The typical cryogenic process uses dry nitrogen gas to slowly cool a holding chamber to below -300°F. Parts are kept at the temperature for up to 24 hours and then slowly brought back to room temperature.
At this extreme cold, the molecular structure of the parts is altered, increasing their durability. Soft austenite is completely converted to harder martensite.
First developed by NASA, cryogenic treating:
- Requires only a single treatment
- Affects an entire part, not just the surface
- Reduces brittleness
- Increases tensile strength, toughness and stability
- Is unaffected by refinishing or regrinding
- Relaxes internal stresses
- Increases resistance to abrasive wear
Case study briefs
- From a paper converter in Agawam, Massachusetts: M-2 Lenox knives that were lasting 70 production hours are now lasting 240 production hours after cryogenic processing.
- From a paper mill in Glens Falls, New York: a ductile iron pumper impeller that was lasting 6-7 months without processing lasts 14 months with processing.
- From a chemical plant in Springfield, Massachusetts: processing of high-speed steel twist drills has increased their life by 300%.
- From a chemical plant in Waterford, New York: O-1 granulator blades that previously lasted for 100 runs, now last for 120 runs with processing.
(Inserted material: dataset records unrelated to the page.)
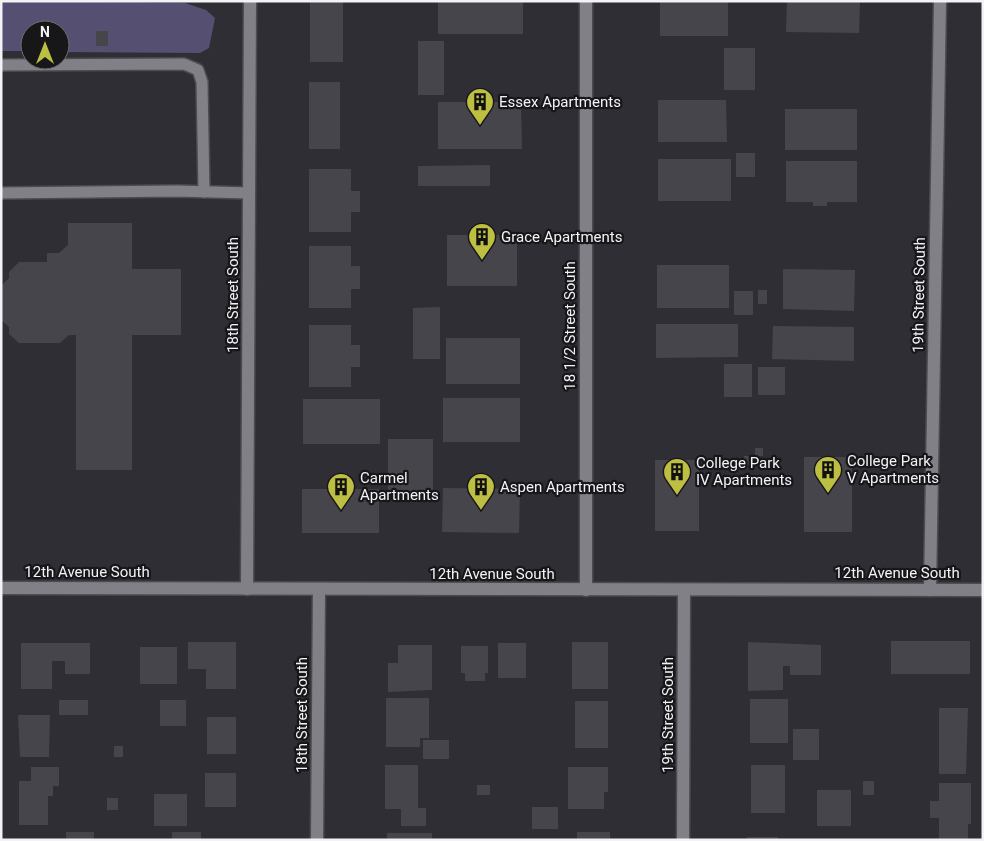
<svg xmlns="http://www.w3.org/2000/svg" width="984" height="841" font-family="Roboto,sans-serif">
<rect width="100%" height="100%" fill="#2f2e34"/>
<polygon fill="#555072" points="1,1 185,3 206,10 215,18 209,48 200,53 60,52 60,30 30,30 30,51 1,51"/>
<g fill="#46454c">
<rect x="310" y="1" width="33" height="61"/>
<rect x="438" y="1" width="85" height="33"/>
<rect x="660" y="1" width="68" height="35"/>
<polygon points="787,1 860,1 859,33 786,32"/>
<rect x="96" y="31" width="12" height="15"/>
<rect x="418" y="41" width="26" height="54"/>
<rect x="724" y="48" width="31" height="42"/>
<rect x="309" y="82" width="31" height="67"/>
<polygon points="658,100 726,100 727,142 658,142"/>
<polygon points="438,102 521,102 522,149 438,149"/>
<rect x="785" y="109" width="72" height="41"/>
<rect x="736" y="153" width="19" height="24"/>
<rect x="658" y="159" width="73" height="42"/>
<polygon points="786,161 857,161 857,202 827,202 827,206 813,206 813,202 786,202"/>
<polygon points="490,165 490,186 418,186 418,166"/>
<polygon points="309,169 351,169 351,191 360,191 360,212 351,212 351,232 309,232"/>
<polygon points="68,223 132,223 132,269 181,269 181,335 132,335 132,470 76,470 76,335 69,335 60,343 19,343 9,334 9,327 1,320 1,286 9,278 9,272 19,262 47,262 47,253 59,253 68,245"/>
<rect x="447" y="235" width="70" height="51"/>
<polygon points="309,246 351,246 351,266 360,266 360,289 351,289 351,308 309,308"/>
<rect x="657" y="265" width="72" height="43"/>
<polygon points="783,269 855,270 854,311 783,309"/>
<rect x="758" y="290" width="9" height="14"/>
<rect x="734" y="291" width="19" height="24"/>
<polygon points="440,307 440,359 413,359 413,308"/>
<polygon points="656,324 738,324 738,357 656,358"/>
<polygon points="309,325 351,325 351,345 360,345 360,367 351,367 351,387 309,387"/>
<polygon points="773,326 854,327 854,361 772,359"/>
<rect x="446" y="338" width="74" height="46"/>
<rect x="724" y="364" width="28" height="33"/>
<rect x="758" y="367" width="27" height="28"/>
<rect x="443" y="398" width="77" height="44"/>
<rect x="303" y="399" width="77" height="45"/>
<rect x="388" y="439" width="45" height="54"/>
<rect x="755" y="448" width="8" height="8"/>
<rect x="744" y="456" width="8" height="9"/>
<rect x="804" y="457" width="48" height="75"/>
<rect x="655" y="460" width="44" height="71"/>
<polygon points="443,488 520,489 519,533 442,532"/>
<rect x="302" y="489" width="77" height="44"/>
<rect x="891" y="641" width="79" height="33"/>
<polygon points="188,642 236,642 236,689 206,689 206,669 188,669"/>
<rect x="572" y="642" width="36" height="47"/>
<polygon points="748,642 821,645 821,675 790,675 790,666 783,666 783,690 748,691"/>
<polygon points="21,643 90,643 90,674 65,674 65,661 52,661 52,689 21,689"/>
<rect x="498" y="643" width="28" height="35"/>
<polygon points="398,645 432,645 432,690 388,692 388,663 398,663"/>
<polygon points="461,646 488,646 488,673 485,673 485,681 465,681 465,673 461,673"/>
<rect x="140" y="647" width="37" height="37"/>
<polygon points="386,698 429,698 429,738 420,738 420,747 386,747"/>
<rect x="750" y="699" width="38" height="44"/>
<rect x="59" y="700" width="29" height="15"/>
<rect x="160" y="700" width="26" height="26"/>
<rect x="575" y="701" width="33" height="47"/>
<polygon points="939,708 968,708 966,774 939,774"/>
<polygon points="18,715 50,715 49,757 20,757"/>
<rect x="207" y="717" width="29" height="37"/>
<rect x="793" y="729" width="26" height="31"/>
<rect x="423" y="740" width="26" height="19"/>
<rect x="114" y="746" width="9" height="11"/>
<polygon points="385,765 418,765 418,808 426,808 426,826 401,826 401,809 385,809"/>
<rect x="751" y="765" width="34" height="48"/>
<polygon points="31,767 59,767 59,786 53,786 53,796 48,796 48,825 19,825 19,781 31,781"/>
<polygon points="568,767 608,767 608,792 604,792 604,809 568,809"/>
<rect x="205" y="773" width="31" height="34"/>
<rect x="863" y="781" width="11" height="14"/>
<polygon points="939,783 971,783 971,824 968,824 968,840 939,840 939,818 930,818 930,801 939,801"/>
<rect x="477" y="785" width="13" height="10"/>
<rect x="817" y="790" width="34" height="36"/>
<rect x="154" y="794" width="33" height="32"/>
<rect x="107" y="798" width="11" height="12"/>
<rect x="532" y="807" width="26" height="22"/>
<rect x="66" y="832" width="28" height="8"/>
<rect x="172" y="832" width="29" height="8"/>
<rect x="577" y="832" width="33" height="8"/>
<rect x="387" y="833" width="45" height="7"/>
<rect x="747" y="837" width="31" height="3"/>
</g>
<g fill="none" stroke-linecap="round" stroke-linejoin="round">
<defs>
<g id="lane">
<polyline points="1,65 184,64 198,70 202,82 204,192"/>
<polyline points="1,193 177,191 249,193"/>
</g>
<g id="street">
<polyline points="586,1 586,590"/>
<polyline points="247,589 250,1"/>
<polyline points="930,590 940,1"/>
<polyline points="317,840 319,590"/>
<polyline points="683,840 684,590"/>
</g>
<polyline id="secondary" points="1,588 983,590"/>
</defs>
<use href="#lane" stroke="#4c4b50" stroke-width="14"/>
<use href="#street" stroke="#4c4b50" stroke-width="15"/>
<use href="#secondary" stroke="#4c4b50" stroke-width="15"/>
<use href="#lane" stroke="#818087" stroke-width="11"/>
<use href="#street" stroke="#818087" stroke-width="12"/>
<use href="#secondary" stroke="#818087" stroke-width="12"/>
</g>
<defs>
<symbol id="building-pin" viewBox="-11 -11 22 30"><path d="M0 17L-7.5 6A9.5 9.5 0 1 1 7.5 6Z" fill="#bdbf43" stroke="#17171a"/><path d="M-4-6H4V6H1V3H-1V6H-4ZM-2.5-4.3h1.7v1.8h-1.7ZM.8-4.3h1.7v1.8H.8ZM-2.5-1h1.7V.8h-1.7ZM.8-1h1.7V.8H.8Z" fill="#111"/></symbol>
</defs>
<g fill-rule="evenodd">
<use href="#building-pin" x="464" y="86" width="32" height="43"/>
<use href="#building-pin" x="466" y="221" width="32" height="43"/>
<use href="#building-pin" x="812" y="454" width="32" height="43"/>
<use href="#building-pin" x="661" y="456" width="32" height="43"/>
<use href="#building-pin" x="325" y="471" width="32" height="43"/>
<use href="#building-pin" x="465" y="471" width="32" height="43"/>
</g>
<g text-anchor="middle" stroke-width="4.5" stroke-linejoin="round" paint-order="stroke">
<g font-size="15" fill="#f3f2f6" stroke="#17171a" text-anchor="start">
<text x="499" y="107">Essex Apartments</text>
<text x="501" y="242">Grace Apartments</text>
<text x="847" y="466">College Park<tspan x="847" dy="17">V Apartments</tspan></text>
<text x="696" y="468">College Park<tspan x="696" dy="17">IV Apartments</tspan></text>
<text x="360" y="483">Carmel<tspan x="360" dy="17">Apartments</tspan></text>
<text x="500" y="492">Aspen Apartments</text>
</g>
<g font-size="15" fill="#f3f2f6" stroke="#17171a">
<text transform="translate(233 295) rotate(-90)" y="5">18th Street South</text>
<text transform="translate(919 295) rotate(-89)" y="5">19th Street South</text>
<text transform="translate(570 326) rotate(-90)" y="5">18 1/2 Street South</text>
<text x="87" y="577">12th Avenue South</text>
<text x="897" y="578">12th Avenue South</text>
<text x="492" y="579">12th Avenue South</text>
<text transform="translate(302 715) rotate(-90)" y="5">18th Street South</text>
<text transform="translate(668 715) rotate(-90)" y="5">19th Street South</text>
</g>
</g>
<rect width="984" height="841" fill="none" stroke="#f3f2f6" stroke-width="5"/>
<g transform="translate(45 45)"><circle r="24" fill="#17171a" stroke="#6f6f72"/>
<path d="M0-4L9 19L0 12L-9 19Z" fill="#bdbf43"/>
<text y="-8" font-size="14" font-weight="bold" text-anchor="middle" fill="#f3f2f6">N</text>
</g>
</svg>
- From a metal fabricator in Holyoke, Massachusetts: M-2 tool steel punch dies that needed resharpening after 12,000 hits are, with processing, still like new after 24,000 hits.
- Drill bits
- End mills
- Band saw blades
- Lathe inserts
- Progressive dies
- Fly and bed knives
- Pump parts
- Mower blades
- Chipper knives
- Softball bats
- Granulator blades
Spotlight application — Golf Clubs
Cryogenically treating your golf clubs can help add distance and control to your game! Manufacturing clubs from cryogenically-treated steel allows weight to be redistributed with thinner club walls and faces, which generate superior energy transfer for greater distance. Nicklaus Golf Equipment is the first manufacturer to apply cryogenic technology to its clubs on a large scale, producing a “cryogenic supersteel” that is 25% stronger and 18% harder than 6-4 titanium and 28% stronger than alpha maraging steel.
The cryogenic freezing process is also great for other sports equipment, including baseball bats, tennis rackets and fish hooks.